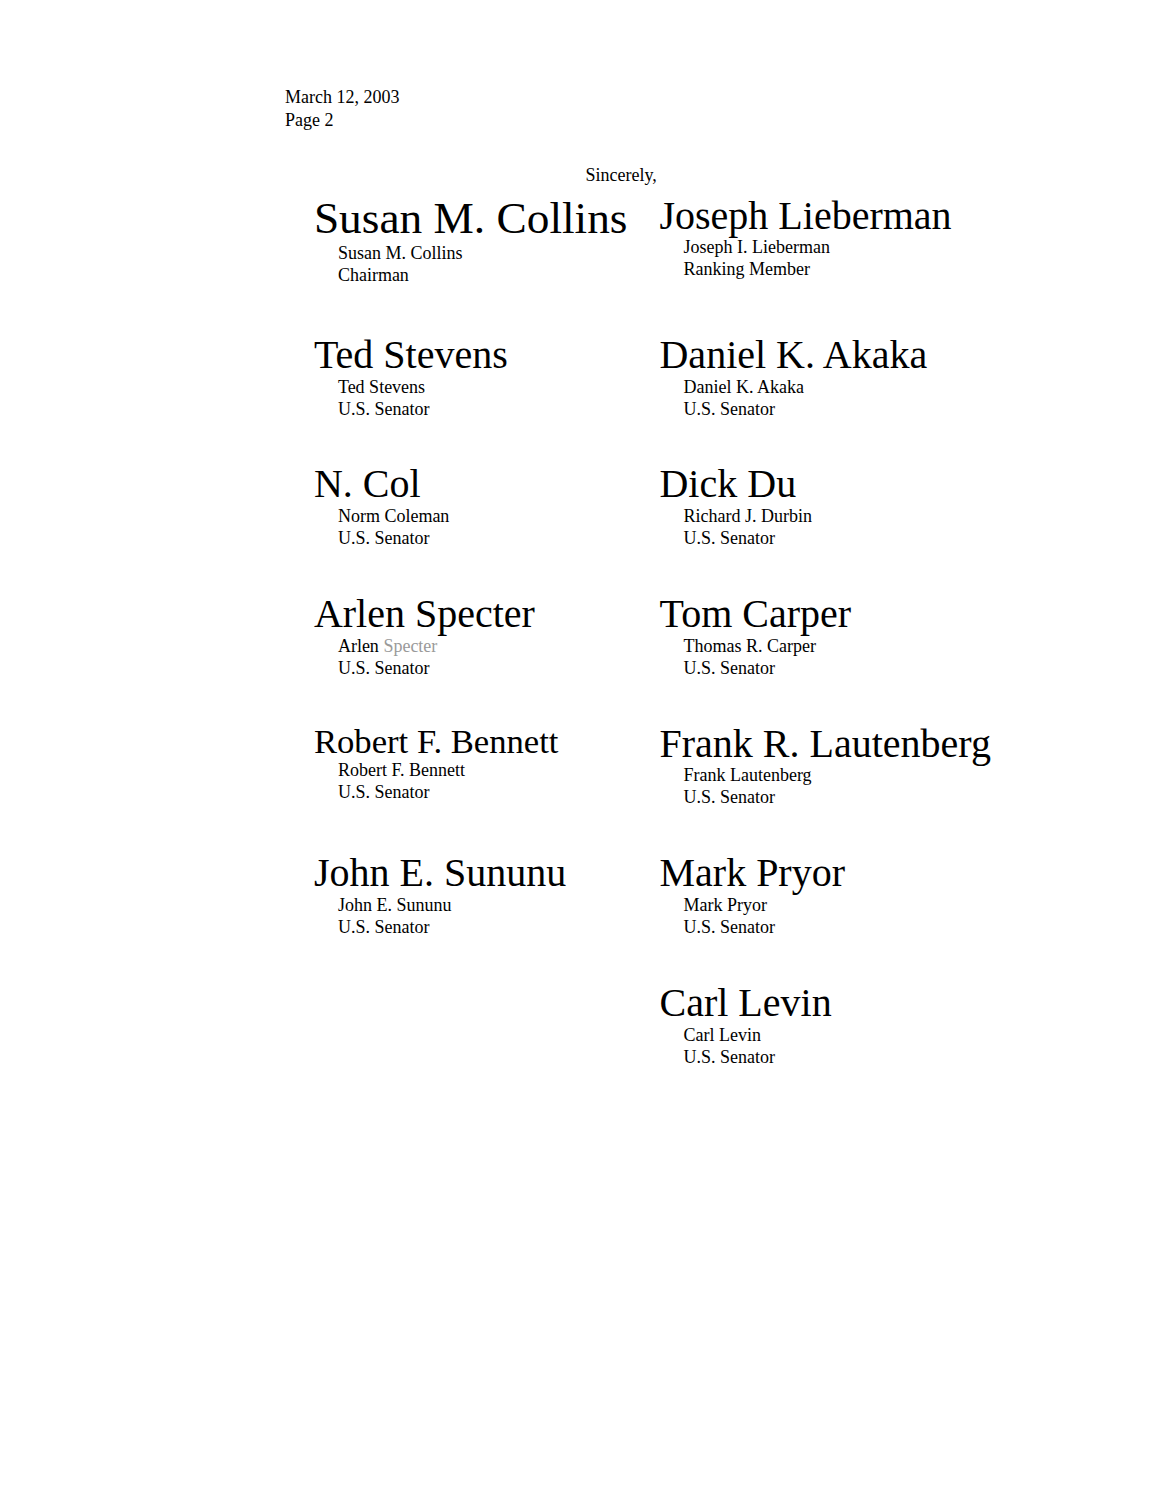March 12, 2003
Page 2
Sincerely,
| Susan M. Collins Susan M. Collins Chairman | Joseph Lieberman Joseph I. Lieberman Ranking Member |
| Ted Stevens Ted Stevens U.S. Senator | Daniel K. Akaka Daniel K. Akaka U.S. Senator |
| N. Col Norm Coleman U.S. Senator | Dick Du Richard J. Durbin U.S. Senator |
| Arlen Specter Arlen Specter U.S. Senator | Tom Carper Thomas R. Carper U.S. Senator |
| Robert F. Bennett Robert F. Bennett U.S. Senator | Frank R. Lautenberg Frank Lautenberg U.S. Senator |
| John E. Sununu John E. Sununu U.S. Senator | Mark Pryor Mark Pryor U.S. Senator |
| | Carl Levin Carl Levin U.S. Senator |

REQUIRED ACTION
Give back exactly the run of lines that opens the material above and ends at the line with "Durbin U.S. Senator |". Omit the pictures.

SOLUTION TO THE EXERCISE
March 12, 2003
Page 2
Sincerely,
| Susan M. Collins Susan M. Collins Chairman | Joseph Lieberman Joseph I. Lieberman Ranking Member |
| Ted Stevens Ted Stevens U.S. Senator | Daniel K. Akaka Daniel K. Akaka U.S. Senator |
| N. Col Norm Coleman U.S. Senator | Dick Du Richard J. Durbin U.S. Senator |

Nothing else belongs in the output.